Laguerre–Forsyth invariant

In projective geometry, the Laguerre–Forsyth invariant is a cubic differential that is an invariant of a projective plane curve. It is named for Edmond Laguerre and Andrew Forsyth, the latter of whom analyzed the invariant in an influential book on ordinary differential equations.

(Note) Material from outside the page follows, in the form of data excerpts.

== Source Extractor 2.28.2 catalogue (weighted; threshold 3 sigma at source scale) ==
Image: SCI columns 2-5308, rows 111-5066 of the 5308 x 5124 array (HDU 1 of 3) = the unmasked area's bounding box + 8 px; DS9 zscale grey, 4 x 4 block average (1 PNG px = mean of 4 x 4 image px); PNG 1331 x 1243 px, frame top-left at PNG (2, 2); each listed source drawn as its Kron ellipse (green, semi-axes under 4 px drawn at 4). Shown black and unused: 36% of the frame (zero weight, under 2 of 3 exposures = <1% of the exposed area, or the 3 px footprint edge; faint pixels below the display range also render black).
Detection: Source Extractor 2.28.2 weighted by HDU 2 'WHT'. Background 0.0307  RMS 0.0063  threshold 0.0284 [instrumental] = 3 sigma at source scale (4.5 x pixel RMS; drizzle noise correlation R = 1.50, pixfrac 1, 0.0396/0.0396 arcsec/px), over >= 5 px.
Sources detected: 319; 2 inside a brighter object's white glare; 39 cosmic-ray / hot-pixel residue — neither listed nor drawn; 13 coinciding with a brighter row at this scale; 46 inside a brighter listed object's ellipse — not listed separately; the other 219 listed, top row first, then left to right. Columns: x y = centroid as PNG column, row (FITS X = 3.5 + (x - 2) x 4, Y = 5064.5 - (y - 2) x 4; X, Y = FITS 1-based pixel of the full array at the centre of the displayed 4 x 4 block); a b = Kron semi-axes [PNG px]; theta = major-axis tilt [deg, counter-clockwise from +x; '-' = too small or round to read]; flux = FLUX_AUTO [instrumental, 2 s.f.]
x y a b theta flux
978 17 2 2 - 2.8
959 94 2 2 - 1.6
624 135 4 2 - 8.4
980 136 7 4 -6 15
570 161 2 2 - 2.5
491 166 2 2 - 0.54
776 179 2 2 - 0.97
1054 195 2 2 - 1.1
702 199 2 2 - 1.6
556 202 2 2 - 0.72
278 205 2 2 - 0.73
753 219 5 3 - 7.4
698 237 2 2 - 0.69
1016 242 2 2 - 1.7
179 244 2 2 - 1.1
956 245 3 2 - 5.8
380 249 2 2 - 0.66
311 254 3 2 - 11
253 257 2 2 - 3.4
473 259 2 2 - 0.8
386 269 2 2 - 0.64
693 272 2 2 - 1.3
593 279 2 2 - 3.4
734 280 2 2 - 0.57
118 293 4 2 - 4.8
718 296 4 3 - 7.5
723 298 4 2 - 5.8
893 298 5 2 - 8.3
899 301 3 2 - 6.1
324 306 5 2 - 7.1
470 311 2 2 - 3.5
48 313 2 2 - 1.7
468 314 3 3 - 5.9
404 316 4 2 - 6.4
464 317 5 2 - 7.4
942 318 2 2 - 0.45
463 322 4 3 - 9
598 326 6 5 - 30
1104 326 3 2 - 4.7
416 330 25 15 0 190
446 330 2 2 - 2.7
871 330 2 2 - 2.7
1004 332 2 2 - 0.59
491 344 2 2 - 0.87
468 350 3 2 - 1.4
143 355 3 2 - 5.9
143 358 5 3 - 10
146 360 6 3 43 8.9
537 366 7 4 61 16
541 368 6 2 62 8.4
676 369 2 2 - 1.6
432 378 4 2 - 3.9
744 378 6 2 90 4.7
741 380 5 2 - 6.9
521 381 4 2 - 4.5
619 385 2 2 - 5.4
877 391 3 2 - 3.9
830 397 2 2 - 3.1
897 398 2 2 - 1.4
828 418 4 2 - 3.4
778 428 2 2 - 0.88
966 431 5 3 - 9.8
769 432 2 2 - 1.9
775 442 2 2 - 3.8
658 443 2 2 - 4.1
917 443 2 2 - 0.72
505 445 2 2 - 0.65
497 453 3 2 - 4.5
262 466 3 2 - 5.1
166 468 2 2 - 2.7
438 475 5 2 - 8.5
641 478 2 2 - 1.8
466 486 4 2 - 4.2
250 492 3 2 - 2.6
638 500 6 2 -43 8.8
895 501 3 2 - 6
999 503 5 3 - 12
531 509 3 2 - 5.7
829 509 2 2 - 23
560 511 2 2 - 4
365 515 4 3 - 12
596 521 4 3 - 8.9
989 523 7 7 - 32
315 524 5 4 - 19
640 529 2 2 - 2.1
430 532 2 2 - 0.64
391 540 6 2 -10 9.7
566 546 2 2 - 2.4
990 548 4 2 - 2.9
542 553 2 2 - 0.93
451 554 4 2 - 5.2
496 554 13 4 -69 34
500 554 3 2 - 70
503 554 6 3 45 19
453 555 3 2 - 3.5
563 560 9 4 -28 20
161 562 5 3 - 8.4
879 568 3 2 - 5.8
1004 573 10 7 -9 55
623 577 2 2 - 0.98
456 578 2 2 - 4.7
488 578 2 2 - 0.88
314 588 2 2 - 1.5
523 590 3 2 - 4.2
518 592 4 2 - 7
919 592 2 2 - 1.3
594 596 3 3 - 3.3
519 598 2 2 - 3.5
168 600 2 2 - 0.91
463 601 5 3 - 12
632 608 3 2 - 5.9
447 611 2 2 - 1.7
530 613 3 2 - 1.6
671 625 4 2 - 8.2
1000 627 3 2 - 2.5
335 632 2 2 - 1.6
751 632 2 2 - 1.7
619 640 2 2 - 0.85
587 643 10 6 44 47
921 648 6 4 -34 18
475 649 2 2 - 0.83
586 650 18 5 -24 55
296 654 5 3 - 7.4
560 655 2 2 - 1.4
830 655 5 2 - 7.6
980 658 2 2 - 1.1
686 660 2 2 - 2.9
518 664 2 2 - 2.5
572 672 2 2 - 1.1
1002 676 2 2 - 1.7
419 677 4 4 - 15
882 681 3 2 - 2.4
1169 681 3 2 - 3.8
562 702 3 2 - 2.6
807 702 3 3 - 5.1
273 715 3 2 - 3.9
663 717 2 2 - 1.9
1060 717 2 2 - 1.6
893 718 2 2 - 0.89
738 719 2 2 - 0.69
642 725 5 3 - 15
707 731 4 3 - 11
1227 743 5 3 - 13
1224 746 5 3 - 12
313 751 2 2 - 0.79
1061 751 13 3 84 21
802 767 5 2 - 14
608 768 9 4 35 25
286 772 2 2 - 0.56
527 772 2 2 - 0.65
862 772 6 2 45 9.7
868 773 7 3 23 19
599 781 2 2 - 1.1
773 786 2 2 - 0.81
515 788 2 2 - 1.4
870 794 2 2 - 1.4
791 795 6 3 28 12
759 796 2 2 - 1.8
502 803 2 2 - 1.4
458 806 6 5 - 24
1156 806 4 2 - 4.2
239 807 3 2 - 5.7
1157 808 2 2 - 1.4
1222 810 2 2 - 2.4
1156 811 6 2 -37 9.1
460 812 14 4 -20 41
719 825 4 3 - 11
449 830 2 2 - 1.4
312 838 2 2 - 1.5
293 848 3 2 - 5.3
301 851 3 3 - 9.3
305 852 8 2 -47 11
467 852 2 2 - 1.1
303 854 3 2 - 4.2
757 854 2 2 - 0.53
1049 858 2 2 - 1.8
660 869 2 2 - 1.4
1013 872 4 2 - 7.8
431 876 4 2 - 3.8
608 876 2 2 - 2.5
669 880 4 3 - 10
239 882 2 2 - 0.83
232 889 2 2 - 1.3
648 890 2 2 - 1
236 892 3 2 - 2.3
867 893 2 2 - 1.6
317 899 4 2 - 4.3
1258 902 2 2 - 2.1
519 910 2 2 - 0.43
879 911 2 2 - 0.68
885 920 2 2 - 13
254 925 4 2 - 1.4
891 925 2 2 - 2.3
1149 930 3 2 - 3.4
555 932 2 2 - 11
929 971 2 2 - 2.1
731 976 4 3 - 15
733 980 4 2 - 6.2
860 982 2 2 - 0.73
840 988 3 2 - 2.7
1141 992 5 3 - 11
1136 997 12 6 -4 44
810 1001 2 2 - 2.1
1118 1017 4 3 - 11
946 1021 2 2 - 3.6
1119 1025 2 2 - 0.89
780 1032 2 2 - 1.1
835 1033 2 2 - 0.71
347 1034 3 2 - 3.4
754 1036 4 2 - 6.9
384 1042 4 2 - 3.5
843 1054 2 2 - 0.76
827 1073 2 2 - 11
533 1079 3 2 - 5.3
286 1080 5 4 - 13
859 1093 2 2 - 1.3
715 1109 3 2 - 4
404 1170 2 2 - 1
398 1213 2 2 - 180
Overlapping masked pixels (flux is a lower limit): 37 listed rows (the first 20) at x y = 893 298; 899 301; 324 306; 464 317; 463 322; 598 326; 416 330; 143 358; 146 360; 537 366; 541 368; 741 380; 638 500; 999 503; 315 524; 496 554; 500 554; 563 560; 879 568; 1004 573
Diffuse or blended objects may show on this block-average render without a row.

Suppose that ${\displaystyle p:\mathbf {P} ^{1}\to \mathbf {P} ^{2}}$ is a three-times continuously differentiable immersion of the projective line into the projective plane, with homogeneous coordinates given by ${\displaystyle p(t)=(x_{1}(t),x_{2}(t),x_{3}(t))}$ then associated to p is the third-order ordinary differential equation

${\displaystyle \left|{\begin{matrix}x&x'&x''&x'''\\x_{1}&x_{1}'&x_{1}''&x_{1}'''\\x_{2}&x_{2}'&x_{2}''&x_{2}'''\\x_{3}&x_{3}'&x_{3}''&x_{3}'''\\\end{matrix}}\right|=0.}$

Generically, this equation can be put into the form

${\displaystyle x'''+Ax''+Bx'+Cx=0}$

where ${\displaystyle A,B,C}$ are rational functions of the components of p and its derivatives. After a change of variables of the form ${\displaystyle t\to f(t),x\to g(t)^{-1}x}$, this equation can be further reduced to an equation without first or second derivative terms

${\displaystyle x'''+Rx=0.}$

The invariant ${\displaystyle P=(f')^{2}R}$ is the Laguerre–Forsyth invariant.

A key property of P is that the cubic differential P(dt)³ is invariant under the automorphism group ${\displaystyle PGL(2,\mathbf {R} )}$ of the projective line. More precisely, it is invariant under ${\displaystyle t\to {\frac {at+b}{ct+d}}}$, ${\displaystyle dt\to {\frac {ad-bc}{(ct+d)^{2}}}dt}$, and ${\displaystyle x\to C(ct+d)^{-2}x}$.

The invariant P vanishes identically if (and only if) the curve is a conic section. Points where P vanishes are called the sextactic points of the curve. It is a theorem of Herglotz and Radon that every closed strictly convex curve has at least six sextactic points. This result has been extended to a variety of optimal minima for simple closed (but not necessarily convex) curves by Thorbergsson & Umehara (2002), depending on the curve's homotopy class in the projective plane.